The design firm - which has 34 offices worldwide - is tipped to undergo an overhaul that will see it develop an even closer relationship with technical and management services company AECOM.
The firms merged at the end of 2005. EDAW London regional director Andrew Jones told HW the firm was considering using the AECOM name as a way into large projects in the Middle East and Asia.
"AECOM has been part of EDAW's name for over three years now but we are looking to find ways of getting EDAW's design skills into these larger projects in the Middle East and Asia through using the AECOM name as a way in," he said.
"At this stage, we are still running with the name EDAW but we are looking at how we can use the AECOM platform more strongly.
"There will be no change in our design quality; it is about getting that quality out to a bigger audience," he added.
A leading landscape architect, who did not wish to be named, said that he was surprised by the decision because of the strong identity that EDAW had built up over 40 years.
"EDAW has been such a big brand, so it seems quite strange. I suspect it is like a lot of other companies that are falling back into the safety of the engineering firms. It is probably easier to sell engineering services than landscape services," he said.
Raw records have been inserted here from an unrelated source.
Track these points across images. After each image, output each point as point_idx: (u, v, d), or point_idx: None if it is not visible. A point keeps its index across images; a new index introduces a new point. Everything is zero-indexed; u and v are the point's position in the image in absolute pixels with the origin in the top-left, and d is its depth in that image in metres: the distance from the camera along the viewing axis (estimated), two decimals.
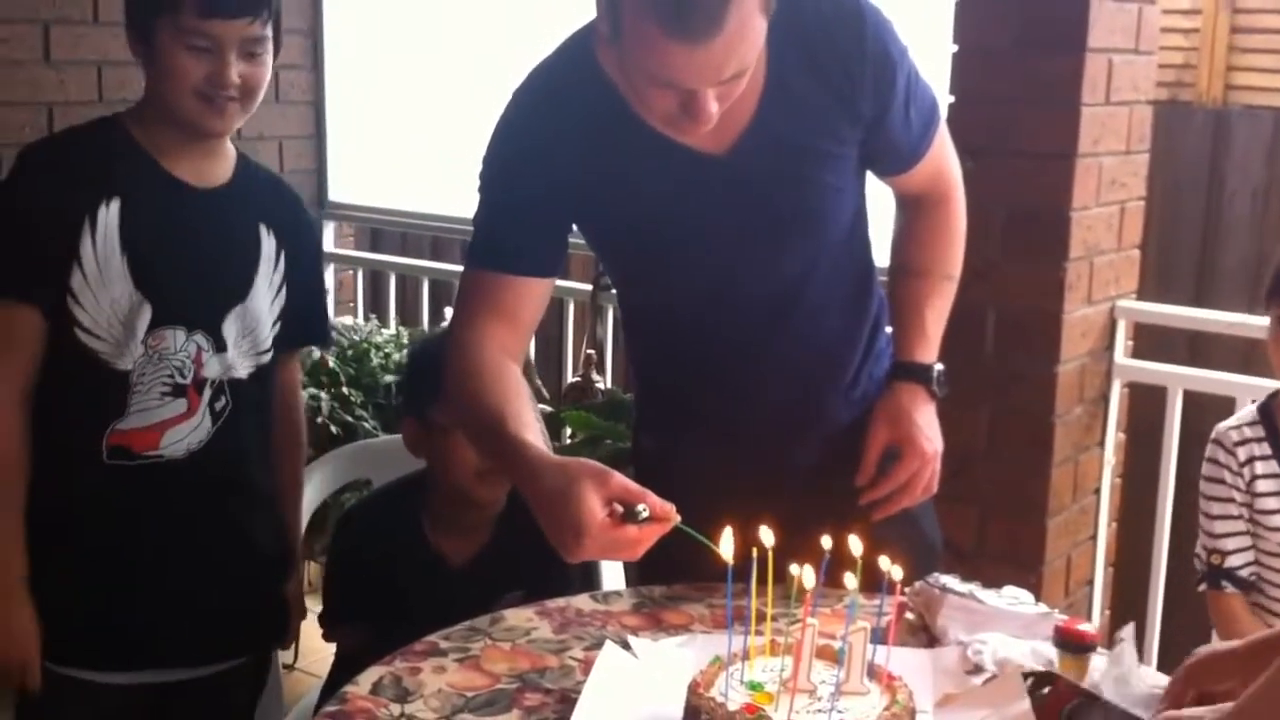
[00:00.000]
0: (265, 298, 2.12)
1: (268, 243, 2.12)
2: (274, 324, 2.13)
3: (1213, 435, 2.33)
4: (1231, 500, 2.26)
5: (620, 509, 1.53)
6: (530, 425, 1.68)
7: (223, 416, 2.08)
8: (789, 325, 1.89)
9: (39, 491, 2.04)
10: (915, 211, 2.00)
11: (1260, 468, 2.23)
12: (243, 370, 2.10)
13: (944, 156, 1.97)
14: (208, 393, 2.06)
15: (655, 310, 1.97)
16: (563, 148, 1.77)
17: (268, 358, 2.13)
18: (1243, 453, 2.24)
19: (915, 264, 1.99)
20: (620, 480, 1.54)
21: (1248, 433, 2.25)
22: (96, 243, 1.97)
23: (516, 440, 1.63)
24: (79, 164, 2.02)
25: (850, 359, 1.95)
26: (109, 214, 1.98)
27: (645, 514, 1.52)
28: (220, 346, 2.06)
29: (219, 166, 2.09)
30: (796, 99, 1.77)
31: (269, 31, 1.99)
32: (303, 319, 2.21)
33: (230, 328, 2.07)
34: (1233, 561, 2.27)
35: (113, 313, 1.99)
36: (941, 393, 1.93)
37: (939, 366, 1.93)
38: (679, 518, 1.54)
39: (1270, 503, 2.23)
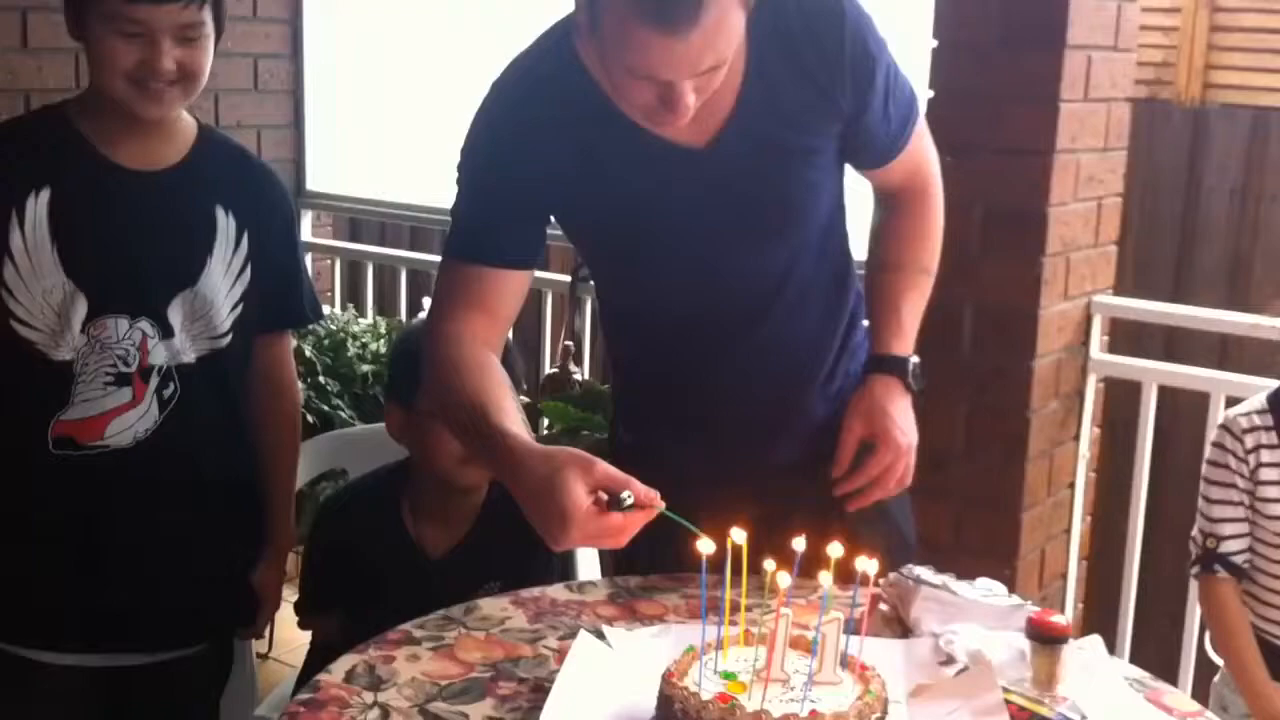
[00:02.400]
0: (220, 281, 2.06)
1: (225, 223, 2.06)
2: (234, 307, 2.08)
3: (1221, 421, 2.35)
4: (1234, 486, 2.28)
5: (605, 497, 1.52)
6: (512, 415, 1.67)
7: (171, 403, 2.04)
8: (767, 320, 1.89)
9: None
10: (893, 205, 1.99)
11: (1266, 456, 2.25)
12: (191, 355, 2.05)
13: (923, 151, 1.97)
14: (154, 380, 2.02)
15: (633, 304, 1.96)
16: (541, 139, 1.76)
17: (224, 342, 2.08)
18: (1250, 440, 2.26)
19: (892, 258, 1.98)
20: (605, 468, 1.54)
21: (1256, 420, 2.27)
22: (25, 234, 1.95)
23: (499, 430, 1.62)
24: (4, 156, 1.99)
25: (827, 354, 1.95)
26: (38, 204, 1.95)
27: (630, 501, 1.52)
28: (167, 332, 2.02)
29: (168, 148, 2.04)
30: (776, 93, 1.77)
31: (206, 16, 1.92)
32: (276, 299, 2.16)
33: (176, 313, 2.02)
34: (1228, 547, 2.29)
35: (46, 303, 1.96)
36: (917, 386, 1.93)
37: (915, 359, 1.93)
38: (664, 504, 1.54)
39: (1272, 491, 2.25)
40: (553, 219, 1.87)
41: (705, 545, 1.48)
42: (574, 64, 1.75)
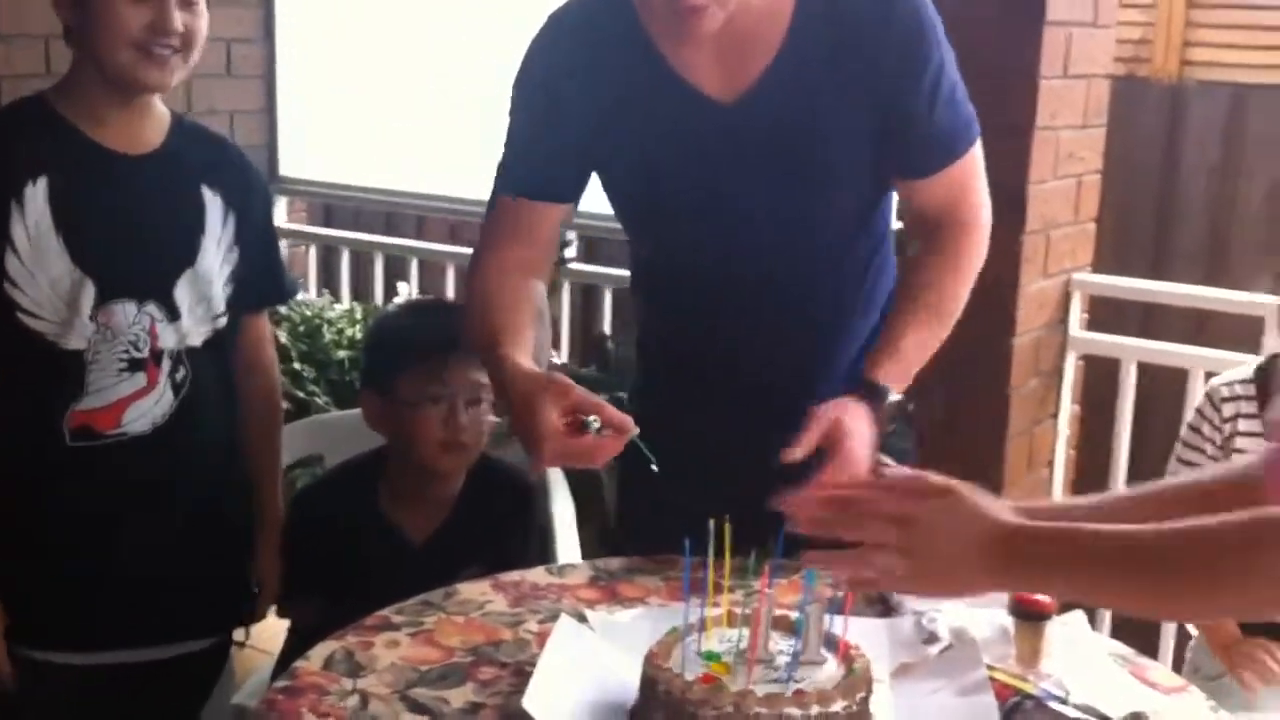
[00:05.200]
0: (215, 260, 2.07)
1: (212, 203, 2.07)
2: (225, 286, 2.09)
3: (1206, 388, 2.35)
4: (1202, 451, 2.28)
5: (581, 420, 1.62)
6: (520, 341, 1.76)
7: (184, 387, 2.04)
8: (775, 285, 1.86)
9: (3, 479, 2.00)
10: (930, 239, 1.90)
11: (1243, 425, 2.25)
12: (197, 338, 2.05)
13: (972, 185, 1.89)
14: (166, 364, 2.02)
15: (655, 256, 1.96)
16: (583, 77, 1.80)
17: (223, 321, 2.09)
18: (1228, 409, 2.25)
19: (911, 290, 1.87)
20: (580, 393, 1.63)
21: (1239, 390, 2.26)
22: (27, 224, 1.93)
23: (502, 354, 1.72)
24: None
25: (842, 337, 1.90)
26: (36, 193, 1.93)
27: (596, 425, 1.62)
28: (174, 315, 2.02)
29: (151, 130, 2.04)
30: (812, 61, 1.76)
31: None
32: (259, 279, 2.16)
33: (183, 294, 2.03)
34: None
35: (53, 292, 1.94)
36: (889, 423, 1.78)
37: (896, 397, 1.79)
38: (636, 430, 1.63)
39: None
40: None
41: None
42: (625, 5, 1.76)
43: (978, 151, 1.89)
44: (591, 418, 1.62)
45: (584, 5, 1.85)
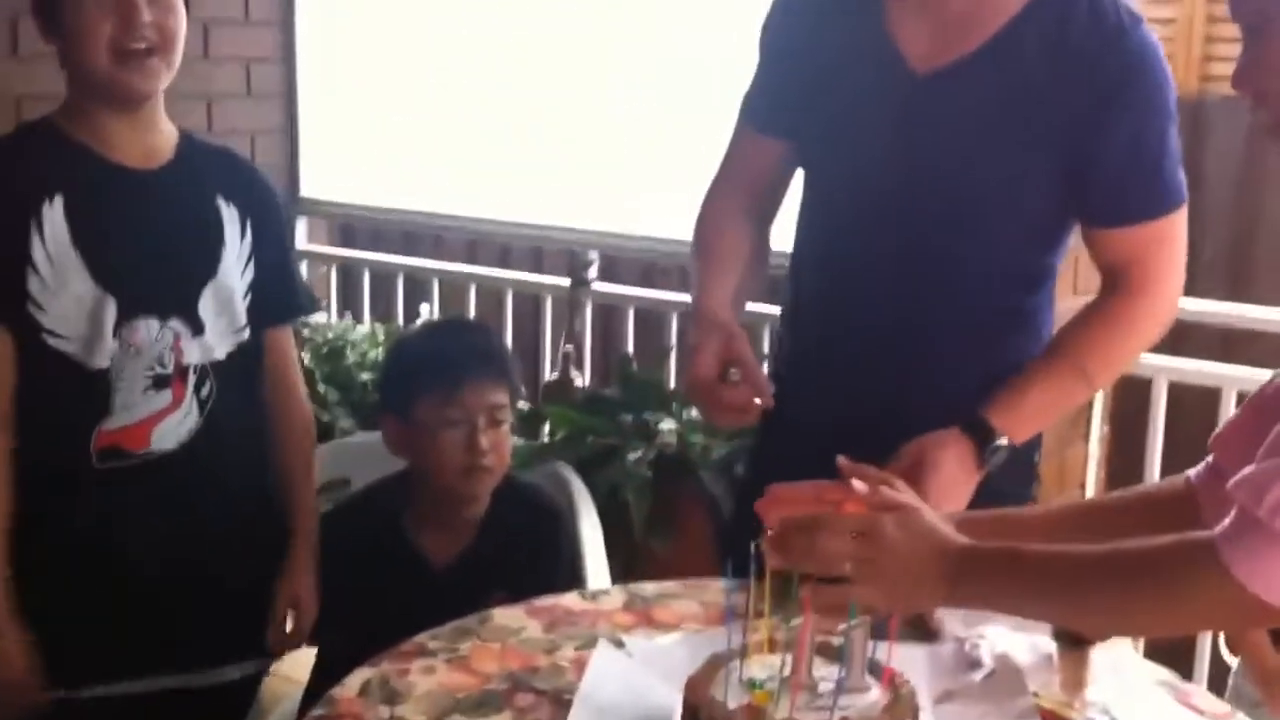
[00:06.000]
0: (235, 272, 2.05)
1: (229, 215, 2.06)
2: (245, 297, 2.07)
3: None
4: None
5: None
6: (722, 279, 1.89)
7: (210, 403, 2.02)
8: (930, 270, 1.81)
9: (31, 505, 1.97)
10: (1103, 296, 1.86)
11: None
12: (222, 352, 2.04)
13: (1162, 253, 1.83)
14: (192, 379, 2.00)
15: (824, 229, 1.93)
16: (815, 18, 1.88)
17: (245, 334, 2.07)
18: None
19: (1062, 342, 1.84)
20: (740, 346, 1.77)
21: None
22: (47, 243, 1.92)
23: (696, 294, 1.89)
24: (9, 169, 1.96)
25: (988, 355, 1.84)
26: (54, 212, 1.92)
27: (735, 378, 1.76)
28: (198, 329, 2.01)
29: (160, 145, 2.02)
30: (1021, 60, 1.74)
31: None
32: (276, 291, 2.14)
33: (207, 307, 2.01)
34: None
35: (75, 311, 1.93)
36: (990, 466, 1.75)
37: (1004, 441, 1.75)
38: (769, 403, 1.77)
39: None
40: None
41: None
42: None
43: (1175, 225, 1.82)
44: (731, 370, 1.75)
45: None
The move follows last year's announcement that building design and civil engineering group Capita Symonds had acquired Lovejoy for an undisclosed sum.
Since March 2008, the firm has traded as Capita Lovejoy. In addition, Whitelaw Turkington was acquired by Dutch engineering firm Grontmij the same month.
Business consultant Neville Stein said the key to success was communication. He explained: "They need to make sure everyone in the landscape market understands why they are doing that, so existing clients know the benefits and reasons."